Recorded data:
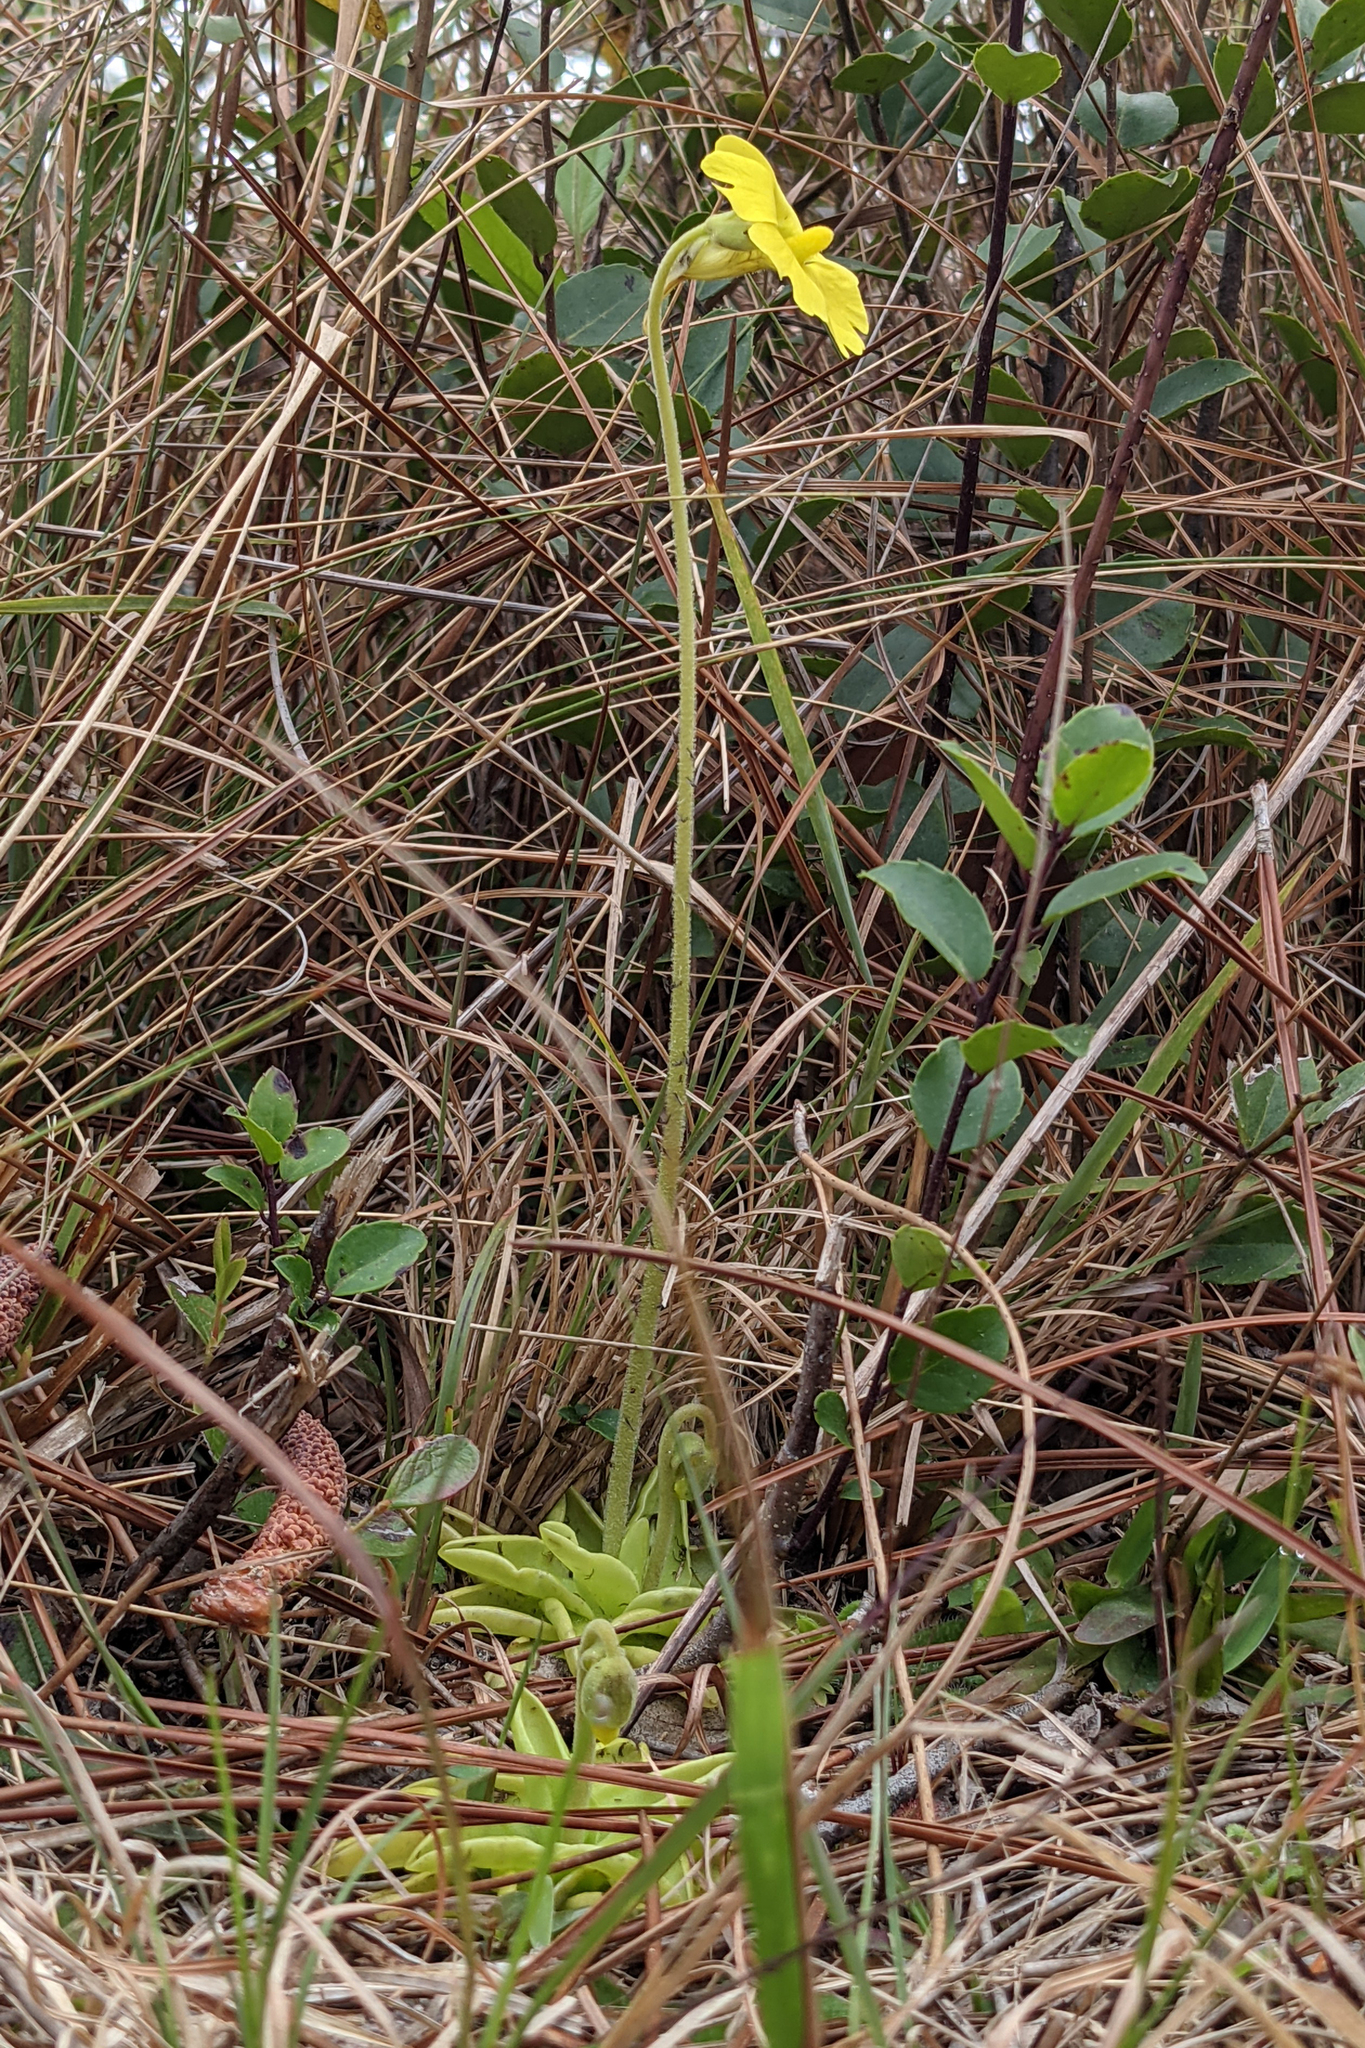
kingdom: Plantae
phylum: Tracheophyta
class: Magnoliopsida
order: Lamiales
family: Lentibulariaceae
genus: Pinguicula
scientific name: Pinguicula lutea
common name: Yellow butterwort
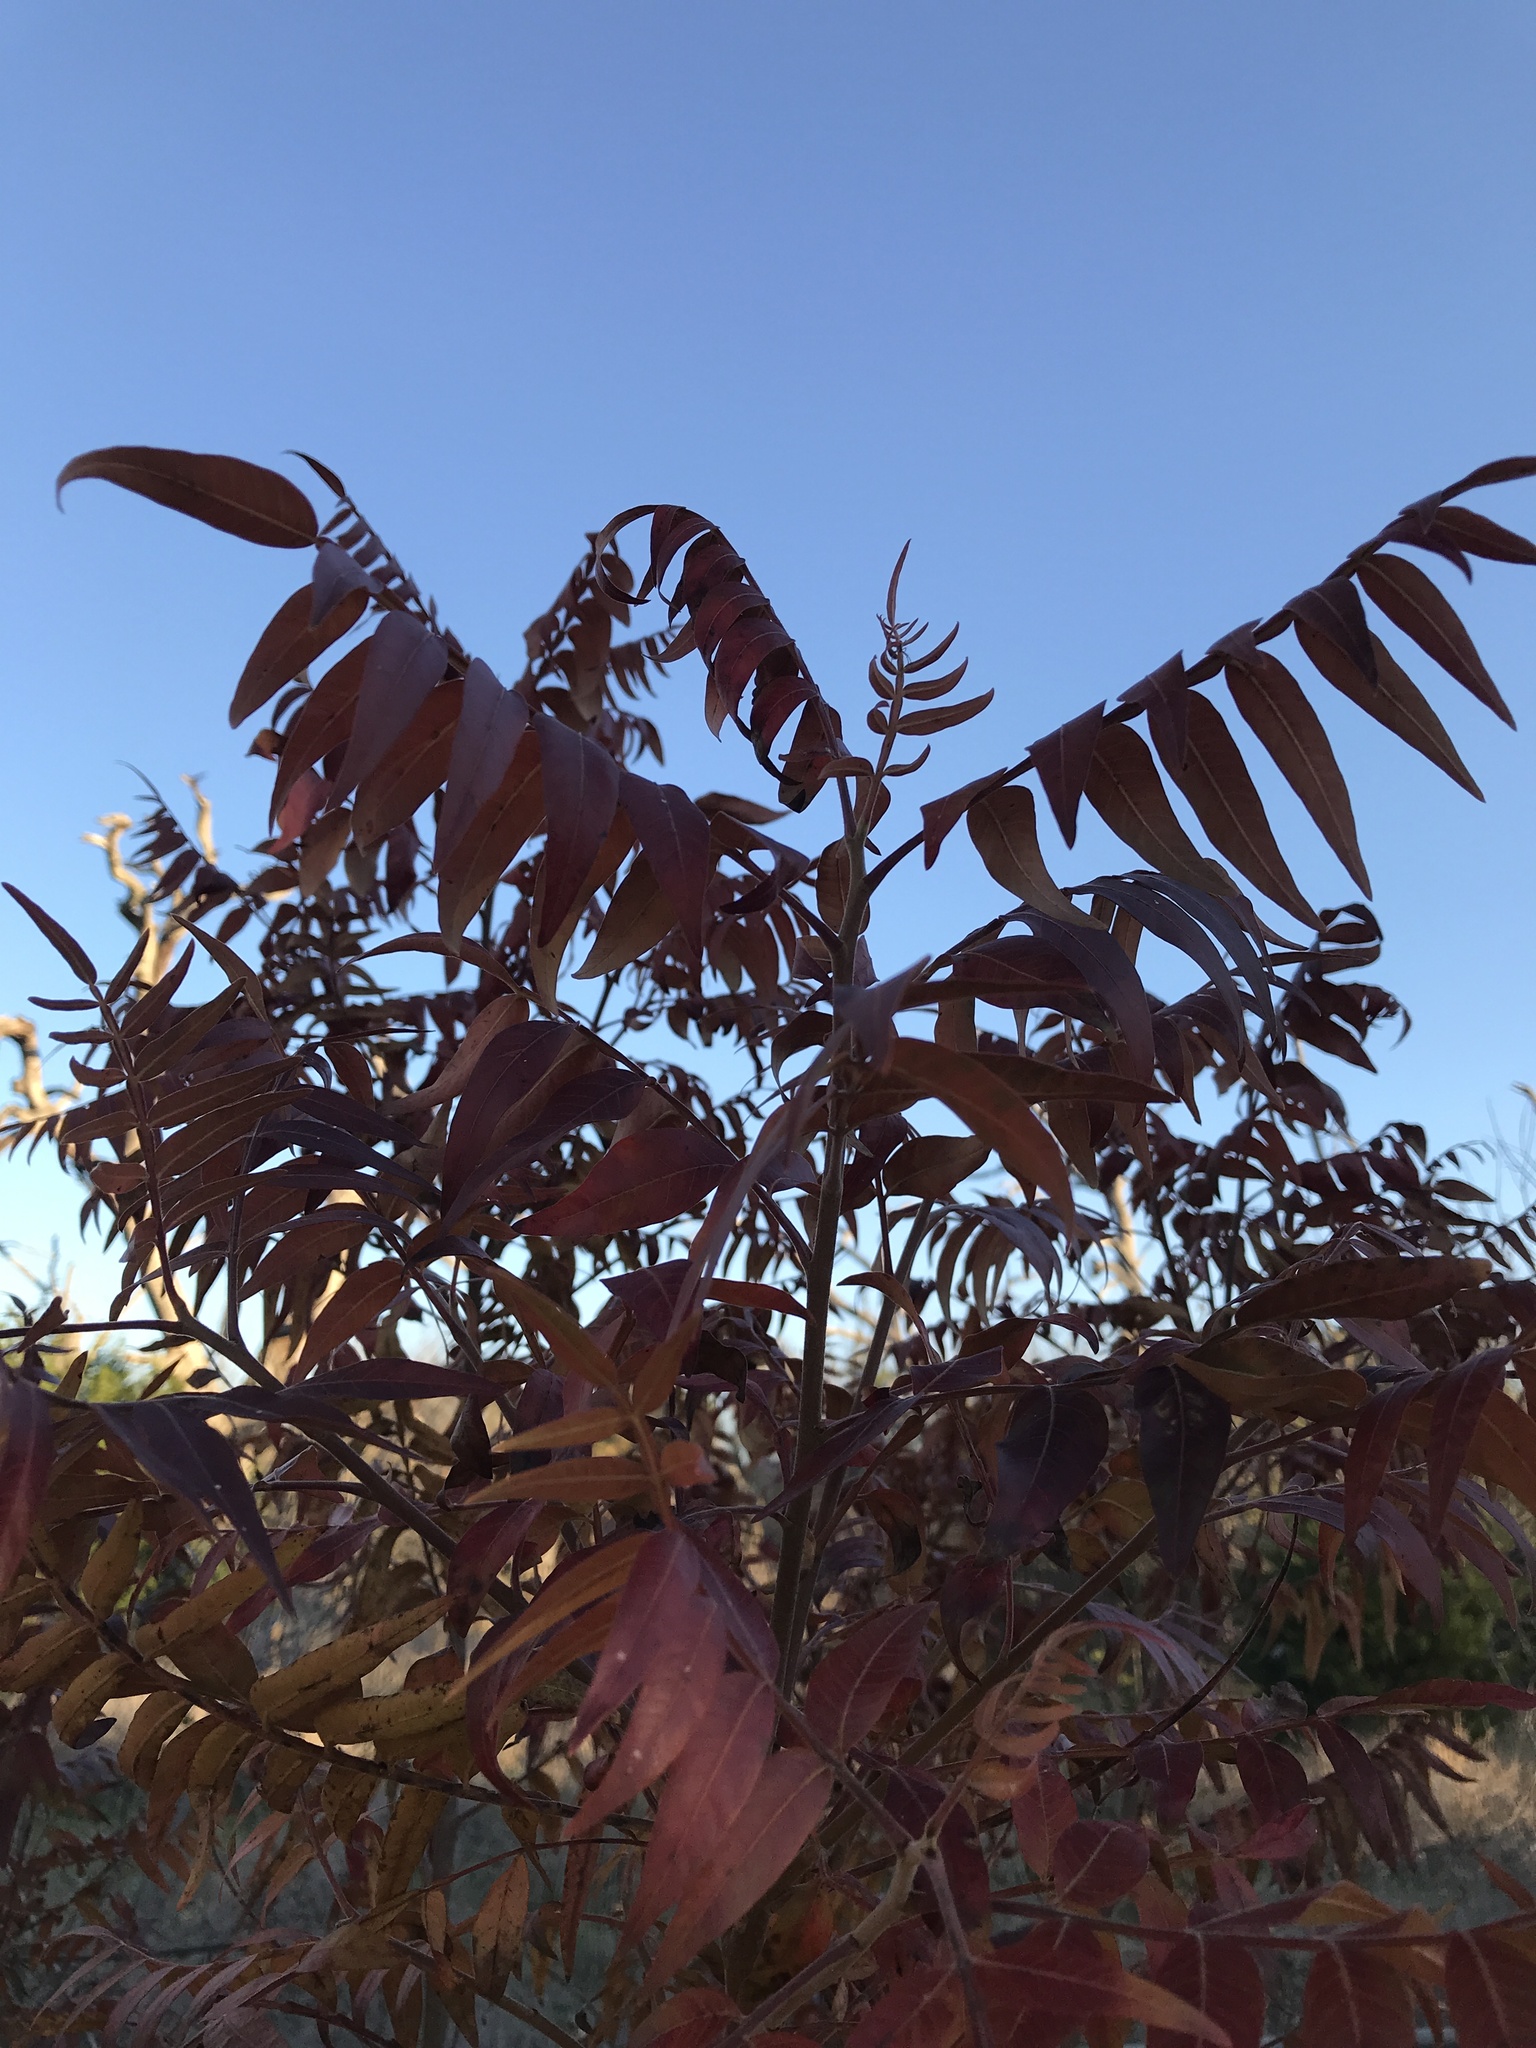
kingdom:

**BRIEF:**
Copy out every line of the listing word for word, leaving out the pictures.

**TASK ANSWER:**
kingdom: Plantae
phylum: Tracheophyta
class: Magnoliopsida
order: Lamiales
family: Lentibulariaceae
genus: Pinguicula
scientific name: Pinguicula lutea
common name: Yellow butterwort
kingdom:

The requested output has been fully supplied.